Bolsonaro deixou o Palácio da Alvorada, residência oficial, por volta das 9h15 da manhã. O comboio não passou pela portaria principal onde ficam os apoiadores e a imprensa.

Junto com o Ministro da Defesa, Fernando Azevedo e Silva, Bolsonaro foi até o HFA (Hospital das Forças Armadas) no bairro do Cruzeiro. Não há informações sobre o motivo da ida ao hospital. Na agenda oficial, não constava o compromisso.

Em seguida, às 10h30, o presidente parou em uma drogaria, onde tirou fotos com apoiadores. "Ninguém vai tolher meu direito de ir e vir", afirmou. Ao ser indagado sobre o que comprou na farmácia, ele não quis dizer. No local, questionou os atendentes se alguém já tinha sido demitido. A resposta foi negativa.

Ao sair da drogaria, Bolsonaro foi para o Sudoeste, uma das regiões administrativas do Distrito Federal. Depois foi até o apartamento dele, onde mora o filho 04, Jair Renan, que completa 22 anos nesta sexta-feira. O presidente voltou ao Palácio da Alvorada por volta das 11 horas.

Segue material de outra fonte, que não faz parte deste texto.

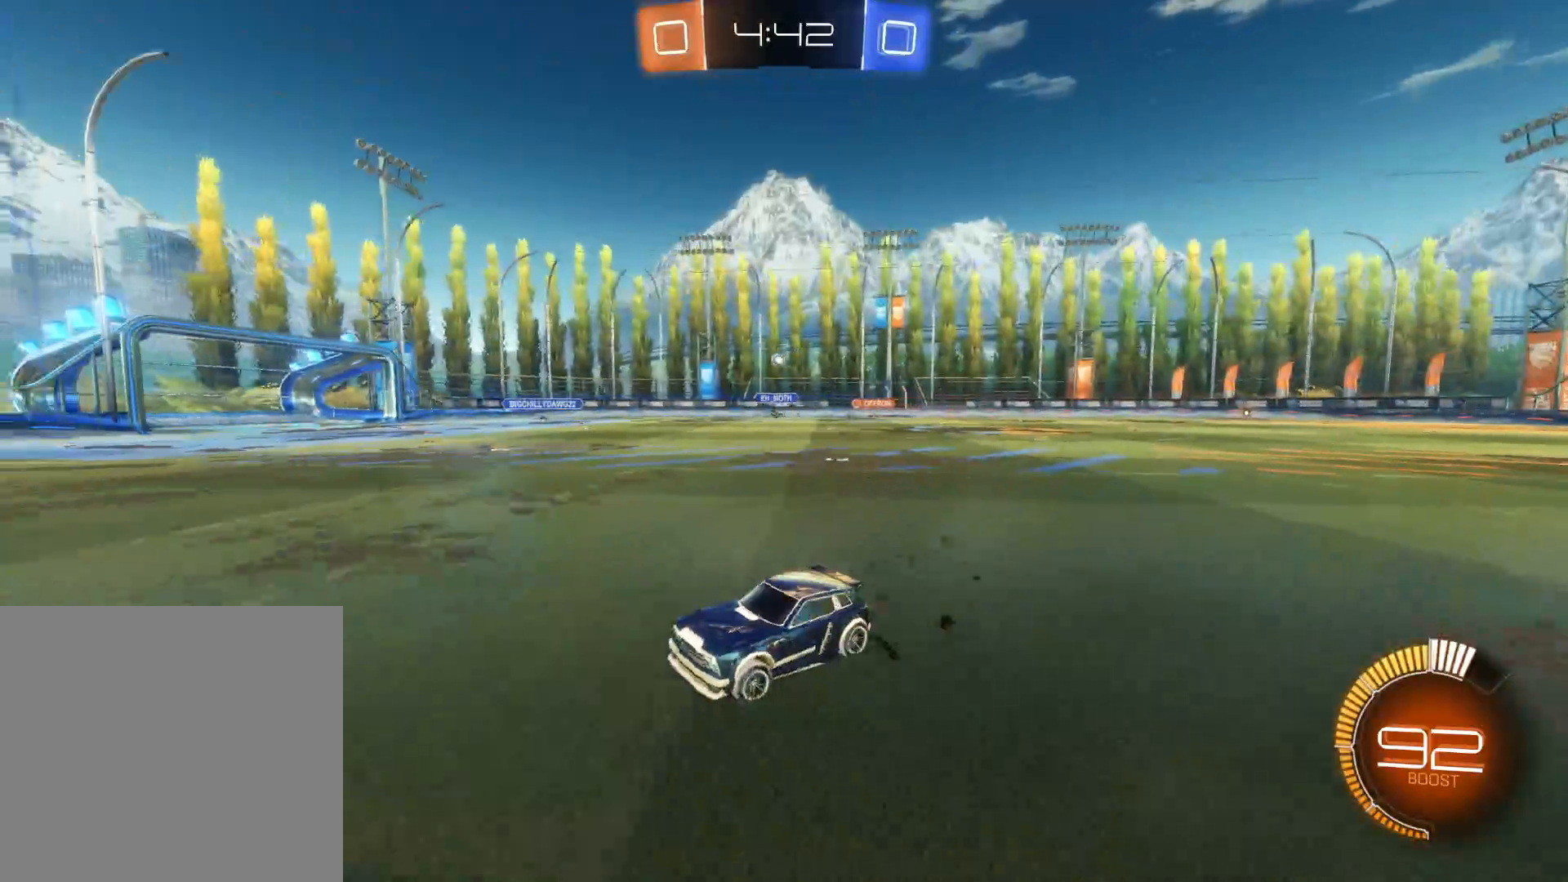
{"dt_ms": 500, "buttons": ["R2"], "left_stick": "center", "right_stick": "center", "events": [[50, "TRIANGLE", "down"], [133, "TRIANGLE", "up"], [216, "TRIANGLE", "down"], [316, "TRIANGLE", "up"], [366, "left_stick", "center"]]}
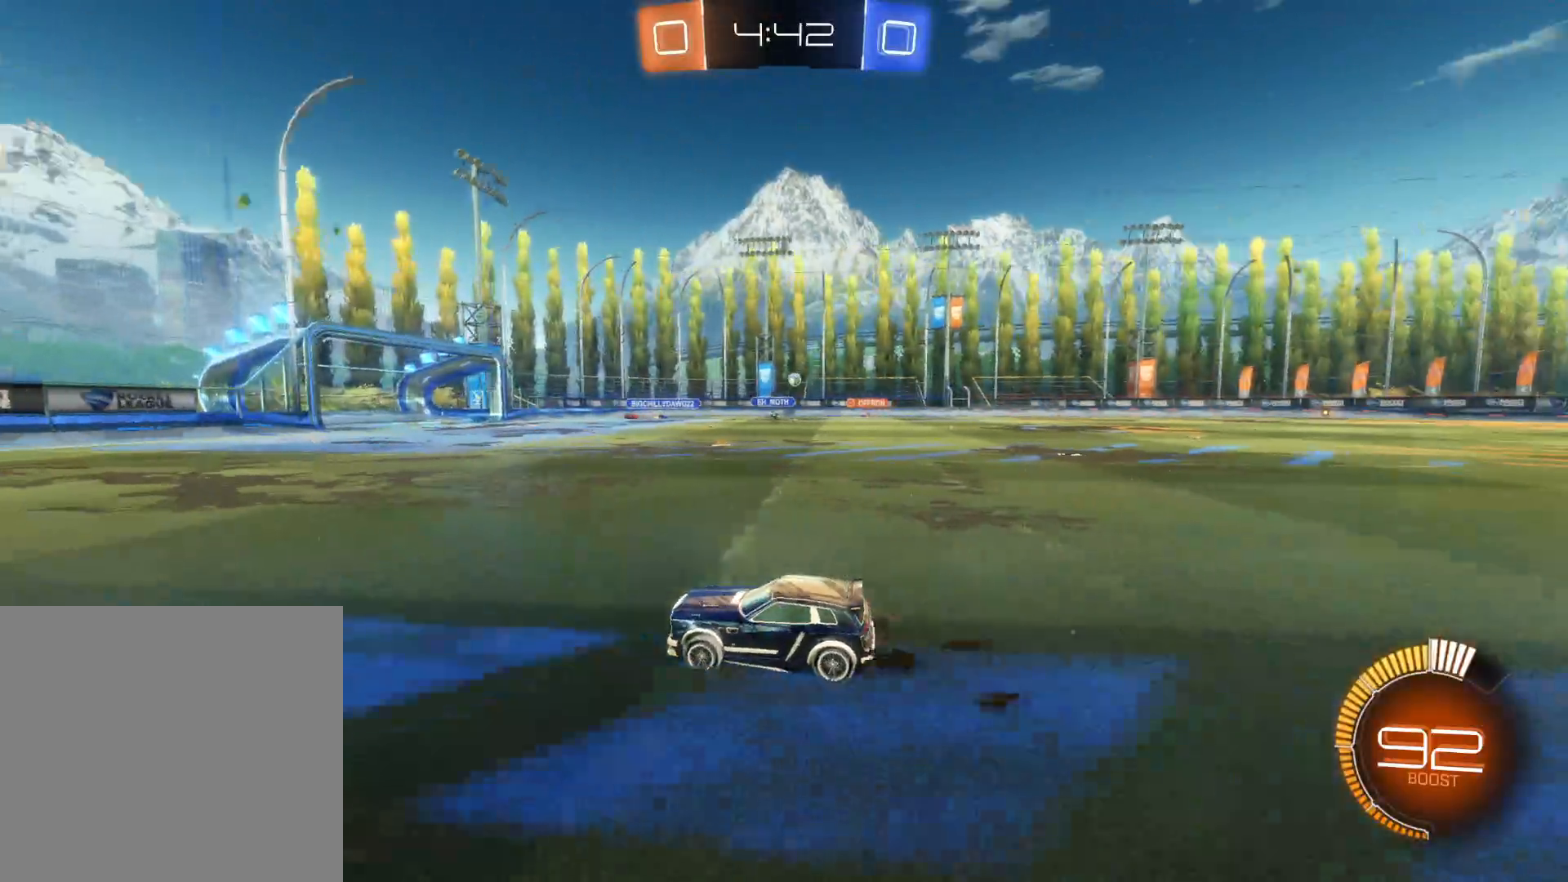
{"dt_ms": 500, "buttons": ["R2"], "left_stick": "right", "right_stick": "center", "events": [[66, "left_stick", "right"], [100, "L1", "down"], [133, "R2", "up"], [216, "L1", "up"], [283, "R2", "down"]]}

Neste sábado, Bolsonaro irá ao Hospital de Campanha de Águas Lindas de Goiás, no entorno do Distrito Federal. A visita deve selar uma reaproximação com o governador de Goiás, Ronaldo Caiado, com quem o presidente está rompido após divergências sobre o combate à covid-19. O ministro da Saúde, Henirque Mandetta, também deve ir à visita.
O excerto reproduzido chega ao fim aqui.